What You Should Know:
– The Lieber Institute for Brain Development (LIBD) is expanding its technology capabilities on Amazon Web Services (AWS), migrating its IT infrastructure to fully utilize AWS generative AI and compute services to advance its research.
– A recipient of the 2024 AWS IMAGINE Grant, the Institute plans to develop a new tool called GRAPE that combines generative and predictive AI to find new, more effective treatments for brain disorders such as schizophrenia.
Harnessing Big Data to Unravel Brain Complexity
Building on AWS will enable the Institute to store its massive collection of genomic and other data in the cloud, giving its scientists access to expansive computing power and advanced AI capabilities. Cloud storage will also make it easier for Lieber Institute scientists to collaborate and share data with researchers worldwide.
The scale of the data is immense—the human genome contains three billion letters, and the human brain contains 170 billion cells. Analyzing this requires leading-edge tools. Lieber Institute scientists are collaborating with AWS solution architects to create new, custom AI applications that make deep learning accessible to all the Institute’s scientists, regardless of their coding expertise.
“AWS’s AI capabilities give the Institute the speed, security, and scale the organization needs to drive research innovation that will radically change outcomes for people affected by brain health issues,” said Jeff Kratz, Vice President of Nonprofit and Public Sector Industries at AWS.
GRAPE: A New Frontier in Generative AI for Drug Design
A cornerstone of this collaboration is the development of a new generative AI tool called Generative Reinforcement Alignment of Predicted Expression, or GRAPE. The project is funded in part by the AWS IMAGINE Grant, which awarded the Lieber Institute up to $200,000 in unrestricted funding and $100,000 in AWS Promotional Credits.
GRAPE aims to address the limitations of existing drugs for conditions like schizophrenia, which often target only a handful of the hundreds of risk genes involved.
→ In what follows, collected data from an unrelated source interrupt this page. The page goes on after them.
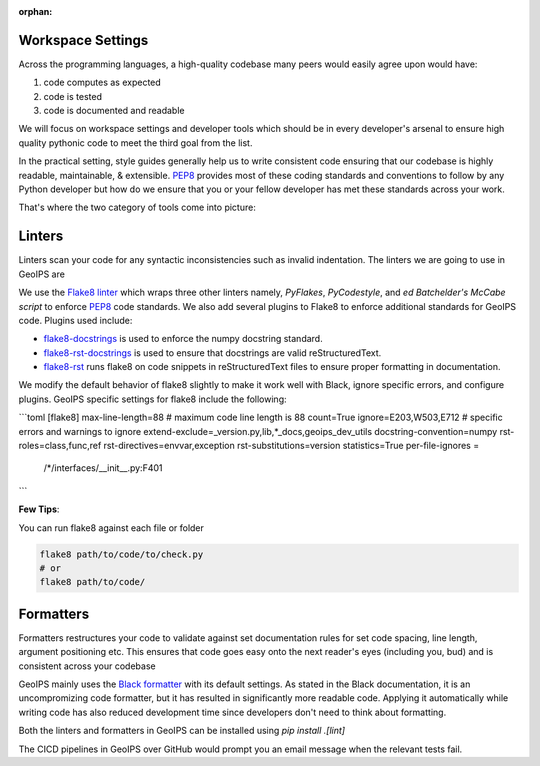 :orphan:

Workspace Settings
===================

Across the programming languages, a high-quality codebase many peers would easily agree upon would have: \

1. code computes as expected
2. code is tested
3. code is documented and readable


We will focus on workspace settings and developer tools which should be in every developer's arsenal to ensure high quality pythonic code to meet the third goal from the list.

In the practical setting, style guides generally help us to write consistent code ensuring that our codebase is highly readable, maintainable, & extensible. `PEP8 <https://peps.python.org/pep-0008/>`_ provides
most of these coding standards and conventions to follow by any Python developer but how do we ensure that you or your fellow developer has met these standards across your work.  \


That's where the two category of tools come into picture:

Linters
=======

Linters scan your code for any syntactic inconsistencies such as invalid indentation. The linters we are going to use in GeoIPS are


We use the `Flake8 linter <https://flake8.pycqa.org/en/latest/>`_ which wraps three other linters namely, *PyFlakes*, *PyCodestyle*, and *ed Batchelder's McCabe script* to enforce `PEP8 <https://peps.python.org/pep-0008/>`_ code standards. We also add several plugins to Flake8 to enforce additional
standards for GeoIPS code. Plugins used include:

- `flake8-docstrings <https://github.com/pycqa/flake8-docstrings>`_ is used to enforce
  the numpy docstring standard.
- `flake8-rst-docstrings <https://github.com/peterjc/flake8-rst-docstrings>`_ is
  used to ensure that docstrings are valid reStructuredText.
- `flake8-rst <https://github.com/flake8-docs/flake8-rst>`_ runs flake8 on code
  snippets in reStructuredText files to ensure proper formatting in
  documentation.

We modify the default behavior of flake8 slightly to make it work well with Black,
ignore specific errors, and configure plugins. GeoIPS specific settings for
flake8 include the following:


```toml
[flake8]
max-line-length=88                   # maximum code line length is 88
count=True
ignore=E203,W503,E712                 # specific errors and warnings to ignore
extend-exclude=_version.py,lib,*_docs,geoips_dev_utils
docstring-convention=numpy
rst-roles=class,func,ref
rst-directives=envvar,exception
rst-substitutions=version
statistics=True
per-file-ignores =
  /*/interfaces/__init__.py:F401
```

**Few Tips**: \

You can run flake8 against each file or folder

.. code-block:: python

   flake8 path/to/code/to/check.py
   # or
   flake8 path/to/code/



Formatters
==========

Formatters restructures your code to validate against set documentation rules for set code spacing, line length, argument positioning etc. This ensures that code goes easy onto the next reader's eyes (including you, bud) and is consistent across your codebase

GeoIPS mainly uses the `Black formatter <https://github.com/psf/black>`_ with its default
settings. As stated in the Black documentation, it is an uncompromizing code
formatter, but it has resulted in significantly more readable code. Applying it
automatically while writing code has also reduced development time since
developers don't need to think about formatting.

Both the linters and formatters in GeoIPS can be installed using `pip install .[lint]`

The CICD pipelines in GeoIPS over GitHub would prompt you an email message when the relevant tests fail.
The new AI tool will design novel molecular structures for potential drugs based on the known gene expression patterns of these complex disorders. Uniquely, GRAPE will combine generative AI to design new drugs with predictive AI to evaluate their effectiveness, aiming to treat the root cause of the disease.
“To make the most of AI, we need powerful supercomputing resources, and we also need new techniques that enable us to stretch these resources as far as possible,” says Dr. Michael Nagle, a Staff Scientist at the Institute. “GRAPE represents an opportunity for us to maximize our impact for as many patients or as many conditions as possible.”
The collaboration is already yielding significant efficiency gains. Dr. Frank Piscotta, a Staff Scientist at the Lieber Institute, uses a technique called “cell painting” to identify new drug targets. This process generates very large datasets, and analysis that once took almost a week can now be completed in about half an hour on AWS.